◆ TASK STATEMENT ◆
Apart from the images, reproduce all of the data word for word.

[[ RECORDS FOR THE EXERCISE open ]]

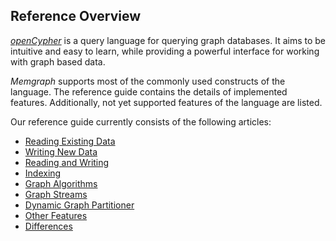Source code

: ## Reference Overview

[*openCypher*](http://www.opencypher.org/) is a query language for querying
graph databases. It aims to be intuitive and easy to learn, while
providing a powerful interface for working with graph based data.

*Memgraph* supports most of the commonly used constructs of the language. The
reference guide contains the details of implemented features. Additionally,
not yet supported features of the language are listed.

Our reference guide currently consists of the following articles:

  * [Reading Existing Data](reading_existing_data.md)
  * [Writing New Data](writing_new_data.md)
  * [Reading and Writing](reading_and_writing.md)
  * [Indexing](indexing.md)
  * [Graph Algorithms](graph_algorithms.md)
  * [Graph Streams](graph_streams.md)
  * [Dynamic Graph Partitioner](dynamic_graph_partitioner.md)
  * [Other Features](other_features.md)
  * [Differences](differences.md)
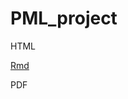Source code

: # PML_project

HTML

[Rmd](https://github.com/zchen2015/PML_project/blob/master/pml_proj.Rmd)

PDF

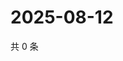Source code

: # 2025-08-12

共 0 条

<!-- BEGIN ZHIHUQUESTIONS -->
<!-- 最后更新时间 Tue Aug 12 2025 19:10:55 GMT+0800 (China Standard Time) -->

<!-- END ZHIHUQUESTIONS -->
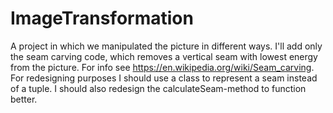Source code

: # ImageTransformation
A project in which we manipulated the picture in different ways. I'll add only the seam carving code, which removes a vertical seam with lowest energy from the picture. For info see https://en.wikipedia.org/wiki/Seam_carving. For redesigning purposes I should use a class to represent a seam instead of a tuple. I should also redesign the calculateSeam-method to function better.

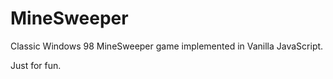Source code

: # MineSweeper

Classic Windows 98 MineSweeper game implemented in Vanilla JavaScript.

Just for fun.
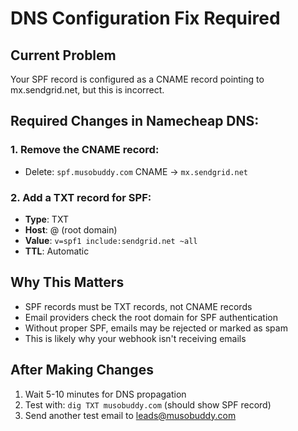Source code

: # DNS Configuration Fix Required

## Current Problem
Your SPF record is configured as a CNAME record pointing to mx.sendgrid.net, but this is incorrect.

## Required Changes in Namecheap DNS:

### 1. Remove the CNAME record:
- Delete: `spf.musobuddy.com` CNAME → `mx.sendgrid.net`

### 2. Add a TXT record for SPF:
- **Type**: TXT
- **Host**: @ (root domain)
- **Value**: `v=spf1 include:sendgrid.net ~all`
- **TTL**: Automatic

## Why This Matters
- SPF records must be TXT records, not CNAME records
- Email providers check the root domain for SPF authentication
- Without proper SPF, emails may be rejected or marked as spam
- This is likely why your webhook isn't receiving emails

## After Making Changes
1. Wait 5-10 minutes for DNS propagation
2. Test with: `dig TXT musobuddy.com` (should show SPF record)
3. Send another test email to leads@musobuddy.com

[[ RECORDS FOR THE EXERCISE closed ]]

◆ SOLUTION FOR THIS TASK ◆
Source code

: ## Reference Overview

[*openCypher*](http://www.opencypher.org/) is a query language for querying
graph databases. It aims to be intuitive and easy to learn, while
providing a powerful interface for working with graph based data.

*Memgraph* supports most of the commonly used constructs of the language. The
reference guide contains the details of implemented features. Additionally,
not yet supported features of the language are listed.

Our reference guide currently consists of the following articles:

  * [Reading Existing Data](reading_existing_data.md)
  * [Writing New Data](writing_new_data.md)
  * [Reading and Writing](reading_and_writing.md)
  * [Indexing](indexing.md)
  * [Graph Algorithms](graph_algorithms.md)
  * [Graph Streams](graph_streams.md)
  * [Dynamic Graph Partitioner](dynamic_graph_partitioner.md)
  * [Other Features](other_features.md)
  * [Differences](differences.md)
Source code

: # PML_project

HTML

[Rmd](https://github.com/zchen2015/PML_project/blob/master/pml_proj.Rmd)

PDF

Source code

: # 2025-08-12

共 0 条

<!-- BEGIN ZHIHUQUESTIONS -->
<!-- 最后更新时间 Tue Aug 12 2025 19:10:55 GMT+0800 (China Standard Time) -->

<!-- END ZHIHUQUESTIONS -->
Source code

: # ImageTransformation
A project in which we manipulated the picture in different ways. I'll add only the seam carving code, which removes a vertical seam with lowest energy from the picture. For info see https://en.wikipedia.org/wiki/Seam_carving. For redesigning purposes I should use a class to represent a seam instead of a tuple. I should also redesign the calculateSeam-method to function better.

Source code

: # MineSweeper

Classic Windows 98 MineSweeper game implemented in Vanilla JavaScript.

Just for fun.
Source code

: # DNS Configuration Fix Required

## Current Problem
Your SPF record is configured as a CNAME record pointing to mx.sendgrid.net, but this is incorrect.

## Required Changes in Namecheap DNS:

### 1. Remove the CNAME record:
- Delete: `spf.musobuddy.com` CNAME → `mx.sendgrid.net`

### 2. Add a TXT record for SPF:
- **Type**: TXT
- **Host**: @ (root domain)
- **Value**: `v=spf1 include:sendgrid.net ~all`
- **TTL**: Automatic

## Why This Matters
- SPF records must be TXT records, not CNAME records
- Email providers check the root domain for SPF authentication
- Without proper SPF, emails may be rejected or marked as spam
- This is likely why your webhook isn't receiving emails

## After Making Changes
1. Wait 5-10 minutes for DNS propagation
2. Test with: `dig TXT musobuddy.com` (should show SPF record)
3. Send another test email to leads@musobuddy.com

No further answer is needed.